I'm old enough to remember Bhutto's rise to power in the 80s, and was old enough at the time to wonder why what we called "Third World" nations back-in-the-day managed to have female leaders when the good ol' USA hadn't. (It was, after all, the groundbreaking decade of Indira Ghandi, Maggie Thatcher, Cory Aquino, Jeanne Kirkpatrick, Sandra Day O'Connor, et. al.) How interesting--and significant--that the places (I'm looking at America, France and Canada in particular) that claim to be the mailing addresses of freedom and equality and human rights somehow seem to keep putting white, straight Christian guys in charge.

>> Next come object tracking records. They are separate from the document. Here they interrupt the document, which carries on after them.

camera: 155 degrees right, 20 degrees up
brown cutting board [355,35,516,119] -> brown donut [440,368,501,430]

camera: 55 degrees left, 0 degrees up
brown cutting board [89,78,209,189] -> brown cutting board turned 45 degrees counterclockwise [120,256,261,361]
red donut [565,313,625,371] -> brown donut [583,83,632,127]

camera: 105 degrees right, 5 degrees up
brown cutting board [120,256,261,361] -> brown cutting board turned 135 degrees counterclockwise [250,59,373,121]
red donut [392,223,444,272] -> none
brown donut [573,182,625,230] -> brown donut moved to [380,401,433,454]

I'm not a fan of Hillary Clinton, and think that her Presidency would be DOA due to the hysterical anti-Clinton ravings of the right infecting the middle. But I'm starting to think that it would be worth the price of the blue team going four-and-out to smash that glass ceiling for once and all. I'd be happy to do it myself, but for some crazy reason the world hasn't yet made me its Benevolent Dictator For Life. Maybe it's related to the crazy reason that I never win the lottery (for which I've never bought a single ticket).

Across two scripts, Shakespeare's Henry V laments the weight of the crown, "subject to the breath of every fool,"--the burden and nuisance, in a nutshell that keeps me at arm's length from active involvement in politics. Mercifully, I've only ever experienced that (up close) on a very local level. "Local" as in the kind of politics where Letters to the Editor and cranky old people with nothing better to do than attend board/council meetings are the hazards of the trade.

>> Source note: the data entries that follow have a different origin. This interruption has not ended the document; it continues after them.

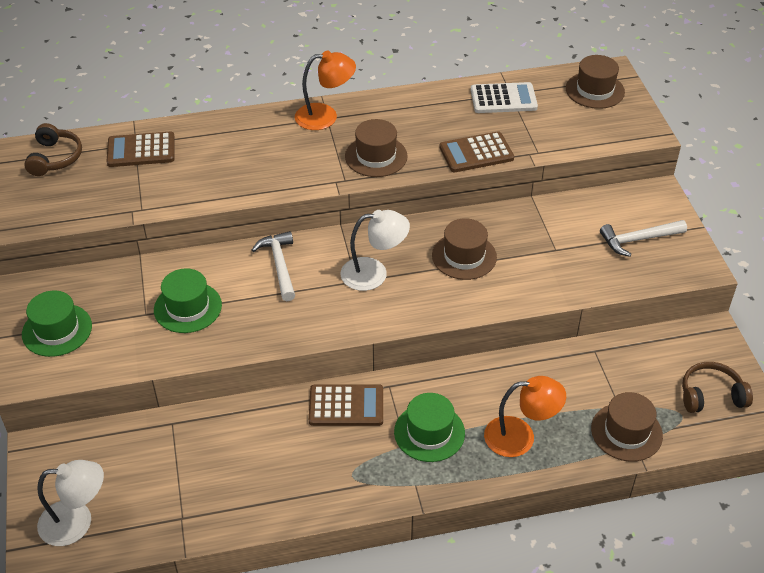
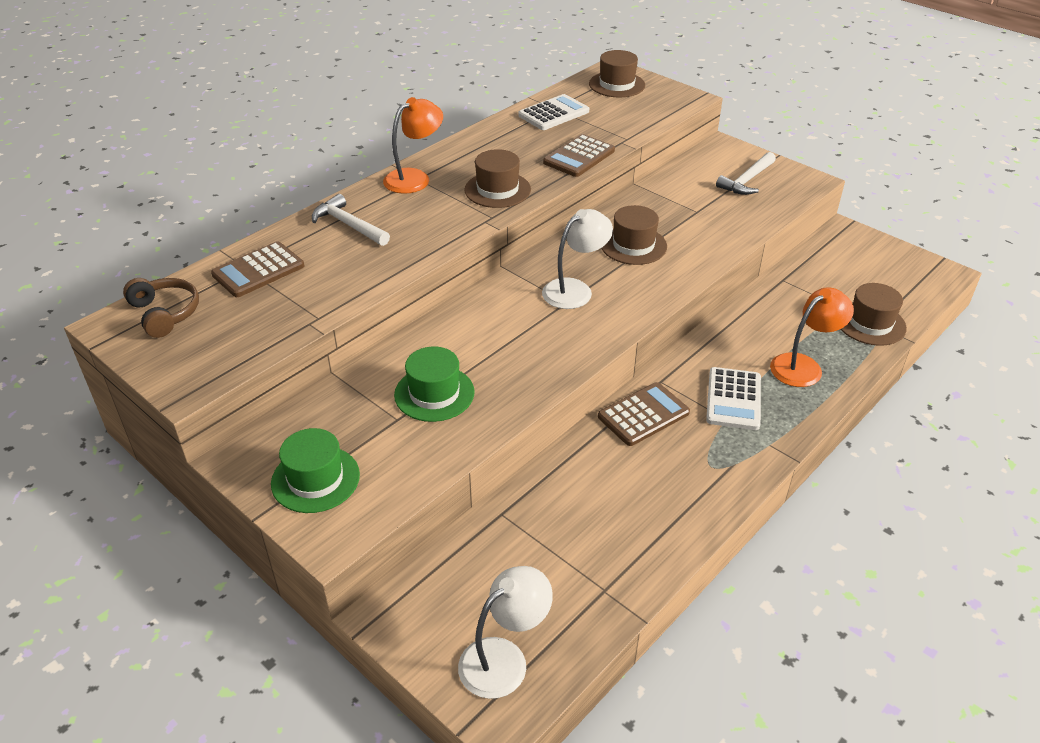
camera: 35 degrees left, 5 degrees down
white hammer [251,231,295,301] -> white hammer moved to [312,194,390,246]
green hat [394,393,465,462] -> white calculator [706,367,761,430]
brown headphones [682,362,753,413] -> none

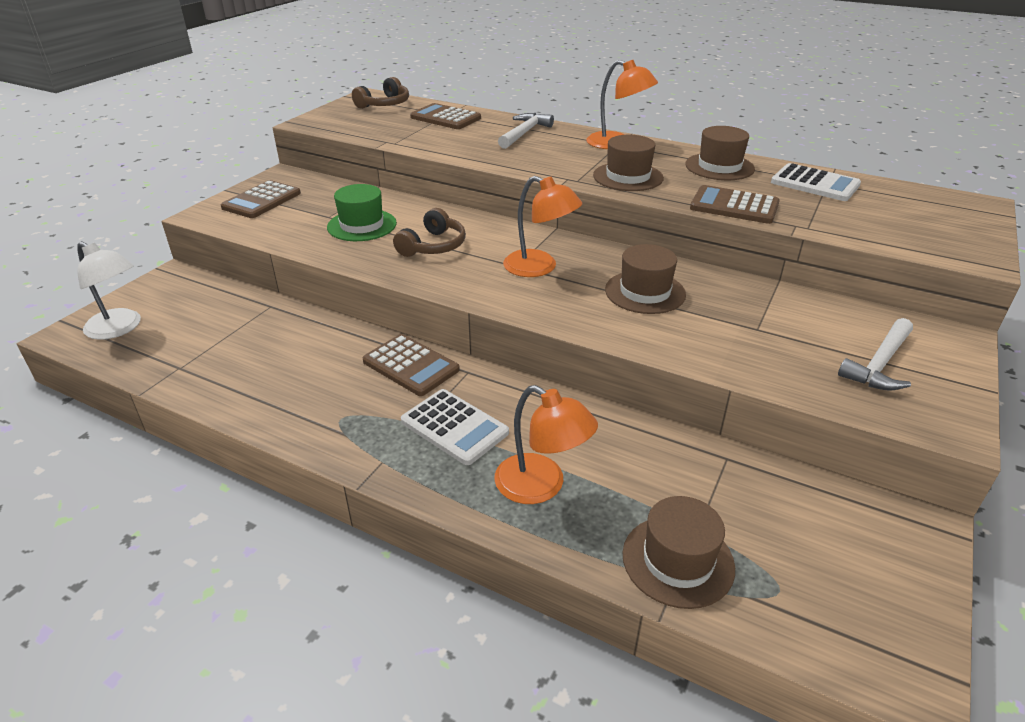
camera: 75 degrees right, 5 degrees down
green hat [271,428,360,513] -> brown calculator [221,180,301,218]
white lamp [542,209,613,309] -> orange lamp [503,176,582,277]
brown hat [589,50,645,97] -> brown hat moved to [685,126,755,180]
white calculator [706,367,761,430] -> white calculator turned 135 degrees counterclockwise [401,389,509,465]
white hammer [716,152,776,195] -> white hammer turned 75 degrees counterclockwise [838,318,913,391]
none -> brown headphones [393,208,466,257]

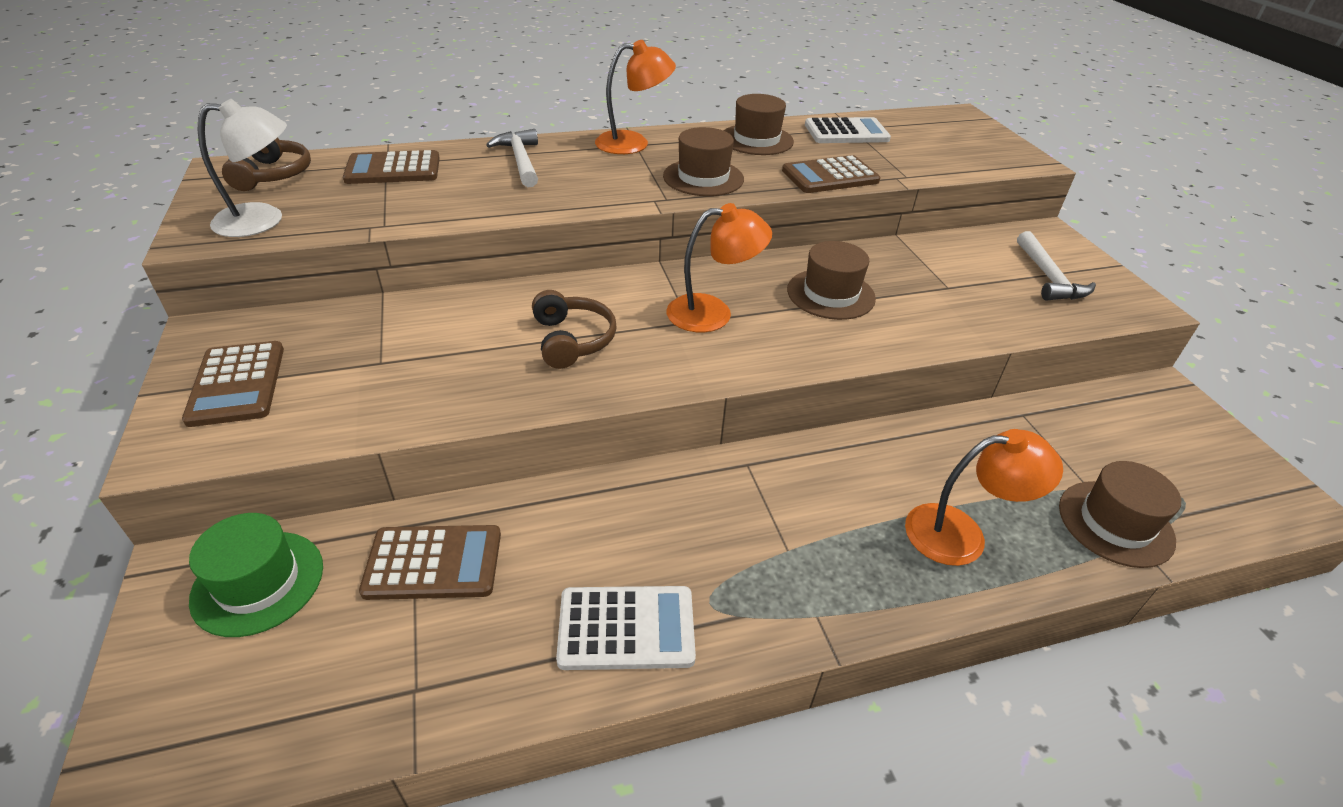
camera: 45 degrees left, 5 degrees up
white lamp [77,241,141,340] -> white lamp moved to [198,99,287,237]
green hat [327,184,397,241] -> green hat moved to [189,513,323,637]
brown calculator [363,334,460,396] -> brown calculator moved to [359,525,501,600]
white calculator [401,389,509,465] -> white calculator moved to [556,586,696,670]

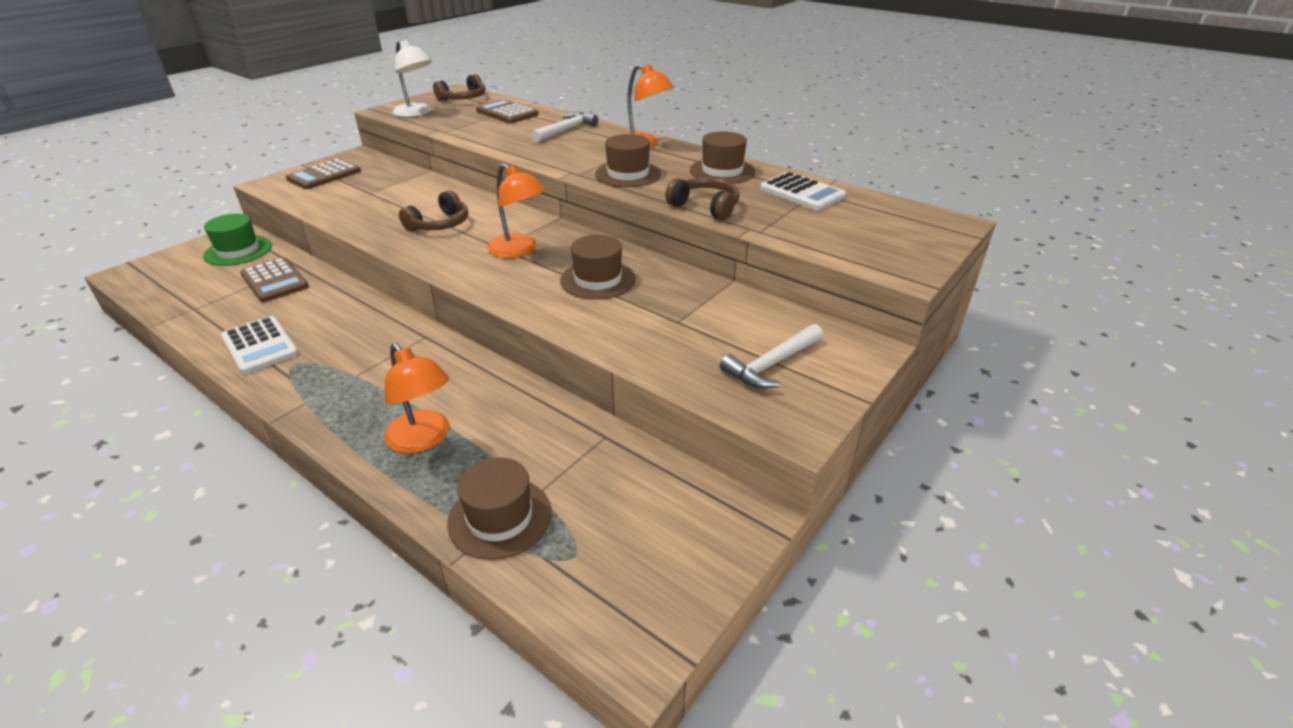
camera: 55 degrees right, 5 degrees down
brown calculator [782,155,880,193] -> brown headphones [665,178,740,220]

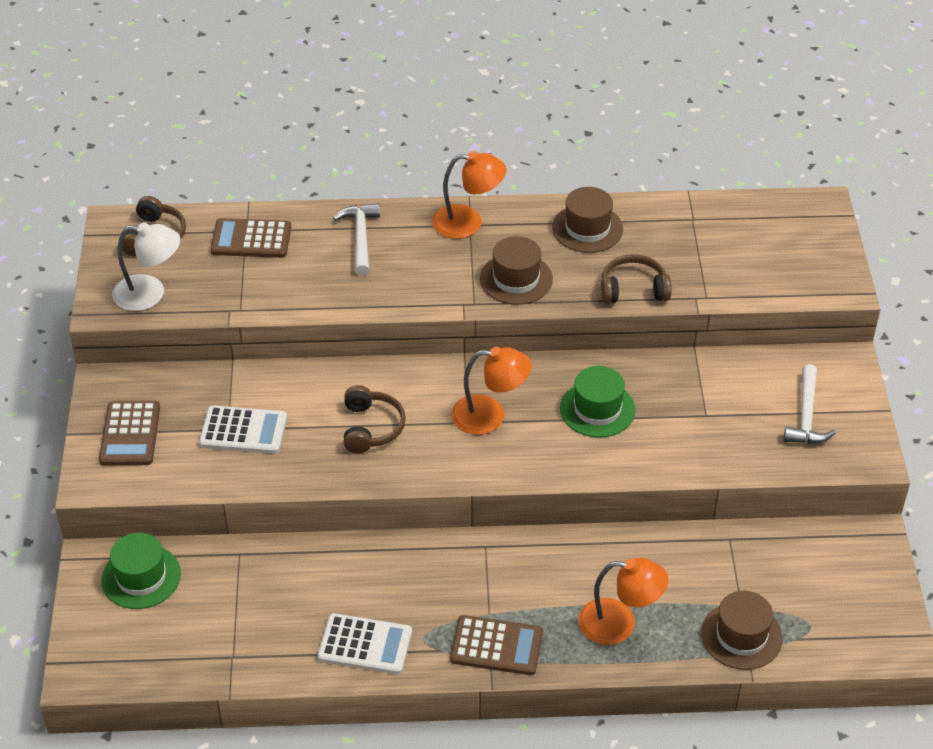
camera: 40 degrees left, 10 degrees up
brown calculator [240,257,309,302] -> brown calculator moved to [450,615,543,675]
brown hat [560,235,636,300] -> green hat [560,366,636,438]
white calculator [760,172,846,210] -> white calculator moved to [199,405,287,454]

Bhutto took her shot, and I salute her pure nerve, playing with higher risk (i.e. wearing a bigger bulls-eye) than her male counterparts. The deluded soul who gave her (and nearly two dozen other people) what passes for martyrdom has, I fear, signed in blood the death-warrant of Pakistan. Musharraf has been living on borrowed days for years already. It's a matter of time before the long-dodged bomb or bullet or blast finds its mark. Time that may well have been shortened by today's assassination. Then an already-corrupt dictatorship will give way to corrupt anarchy and thence to corrupt theocracy. The first theocracy to have nuclear weapons at their fingertips.

Somebody stop my feet from dancing...

To me, the saddest part is that the deaths are even more wasted than any loss of life. Pakistan will certainly not be shocked into collective tolerance and cooperation.

And here in 'merica, the lesson will not be absorbed because, quite bluntly, we expect "those brown people" to slaughter each other with aplomb. The notion that our own waxing dictatorship, fueled by the blatant anti-intellectualism and jack-booted arrogance of the Christian Right might just be pulling us down the same road would never, EVER occur to most Americans.